··· SELECTED TEXT

Question No. 1 from Edward Millis asked: I am watching you drop your cigar on the grass at Harbour Town then place it in your mouth. Are you not aware of the massive use of pesticide and chemical fertilizer that is used on American golf courses that you run the risk of ingesting from the cigar?
Clarkes Reply: Hi Edward, when I finished that round on Sunday I was looking for as many insecticides as I could find or alternatively I thought slitting my wrist was a probability and neither prevailed! I shall be back at Houston this week, throwing my cigar on the ground and chewing what ever comes with it! All the best, Darren.
Then a chap called Gordon Black wanted to know: What did you do on the Sunday, after the end of the MCI Heritage?
Hi Gordon, Clarke wrote back politely, I had a drink and a chat with Peter Lonard who won and then went off to The Quarterdeck Bar and had a good few drinks with my caddie, Billy and Martin Hardy, the press man. All the best, Darren.
Barry Bonds, are you paying attention to any of this?
Finally a woman named Debbie Hill asked this: I heard a rumour that you may be joining Ronan Keating on part of his walk of Ireland in May, is this true?

······

## SET OF TASKS
#1 Reproduce the Darren Clarke Q&A word for word, starting at "Hi Gordon, Clarke" and ending at "man. All the best, Darren.".
#2 Carry on the Darren Clarke Q&A from the point where it stops.

··· EXERCISE DATA

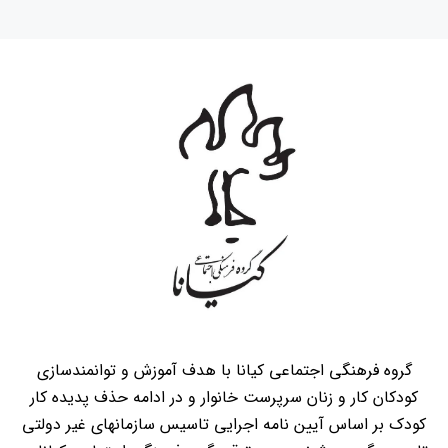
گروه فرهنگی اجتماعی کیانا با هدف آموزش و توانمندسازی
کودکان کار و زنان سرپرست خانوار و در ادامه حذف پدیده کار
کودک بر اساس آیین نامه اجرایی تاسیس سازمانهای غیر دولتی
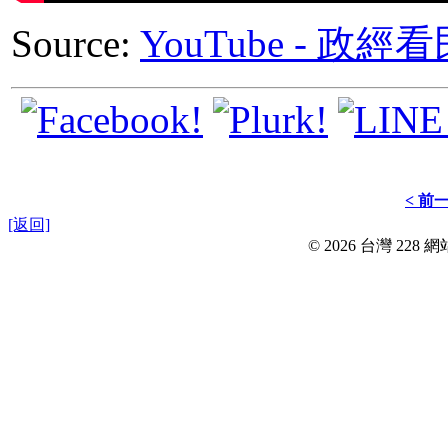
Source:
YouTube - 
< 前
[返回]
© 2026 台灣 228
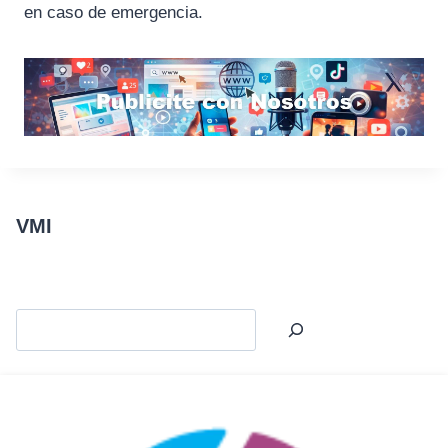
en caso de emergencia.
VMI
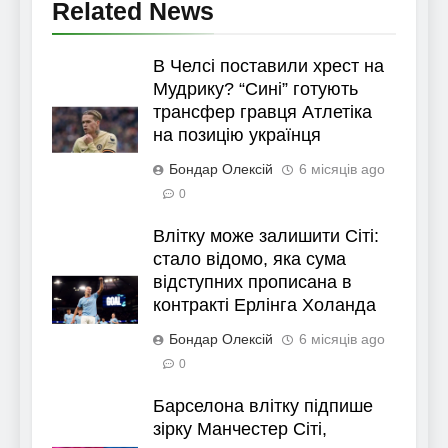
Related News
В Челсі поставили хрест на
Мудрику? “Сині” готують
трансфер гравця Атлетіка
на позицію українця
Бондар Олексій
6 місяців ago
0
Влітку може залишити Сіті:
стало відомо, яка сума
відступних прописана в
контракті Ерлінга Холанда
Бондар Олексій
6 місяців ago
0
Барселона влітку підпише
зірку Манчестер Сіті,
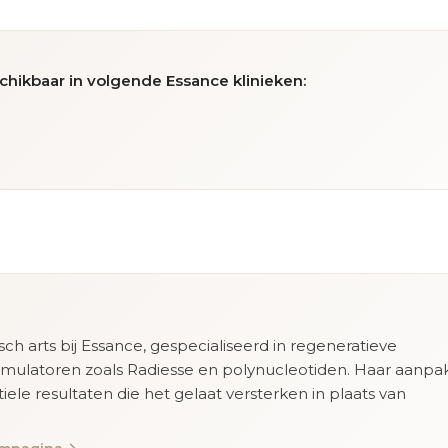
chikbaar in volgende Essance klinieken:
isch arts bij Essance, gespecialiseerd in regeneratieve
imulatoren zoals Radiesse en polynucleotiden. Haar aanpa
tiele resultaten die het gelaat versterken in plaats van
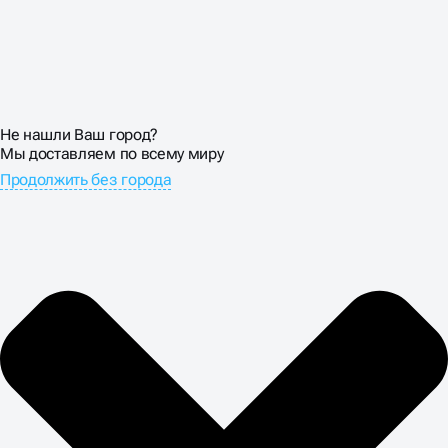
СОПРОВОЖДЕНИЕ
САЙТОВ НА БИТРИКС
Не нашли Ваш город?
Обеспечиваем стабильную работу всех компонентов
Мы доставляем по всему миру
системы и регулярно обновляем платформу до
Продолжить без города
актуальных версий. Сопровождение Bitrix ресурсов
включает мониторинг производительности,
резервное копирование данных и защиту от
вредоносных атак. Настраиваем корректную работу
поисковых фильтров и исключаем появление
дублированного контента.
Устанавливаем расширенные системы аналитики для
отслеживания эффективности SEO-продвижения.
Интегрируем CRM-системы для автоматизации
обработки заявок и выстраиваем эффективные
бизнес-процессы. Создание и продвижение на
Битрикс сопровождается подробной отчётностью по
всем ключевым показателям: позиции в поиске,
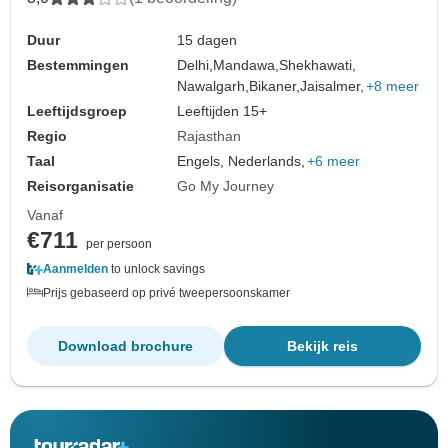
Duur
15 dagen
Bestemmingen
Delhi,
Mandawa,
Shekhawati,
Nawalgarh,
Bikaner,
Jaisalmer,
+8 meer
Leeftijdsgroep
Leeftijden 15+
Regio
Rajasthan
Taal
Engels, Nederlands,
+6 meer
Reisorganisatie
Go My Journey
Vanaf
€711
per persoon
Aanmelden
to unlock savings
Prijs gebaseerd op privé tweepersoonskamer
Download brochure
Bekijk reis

······

## RESPONSES BY TASK
#1
Hi Gordon, Clarke wrote back politely, I had a drink and a chat with Peter Lonard who won and then went off to The Quarterdeck Bar and had a good few drinks with my caddie, Billy and Martin Hardy, the press man. All the best, Darren.

#2
Clarke: Dear Debbie, this is a possibility although this is the first I have known about it! I shall check with Ronan when the dates are and see if its possible'although Im not sure he could keep up with me! Cheers, Darren.
Once upon a time Darren Clarke was a dark, brooding young man from Northern Ireland who barely tolerated his own mistakes on the golf course and, worse, took them home and chewed on them at night.
Now he chews on cigars, drinks fine wines, wears loud and expensive pants, cultivates a soul patch and shows everybody else every day of the week how to enjoy life.
These are not the easiest times for Darren Clarke. The sports world is lucky to have him. Simple as that.
If Clarke ever wins a major championship, he has it in his contract with Donnay International that they must pay him more than two million dollars.
If Clarke ever wins a major championship, it will be worth a lot more than that to the game of golf.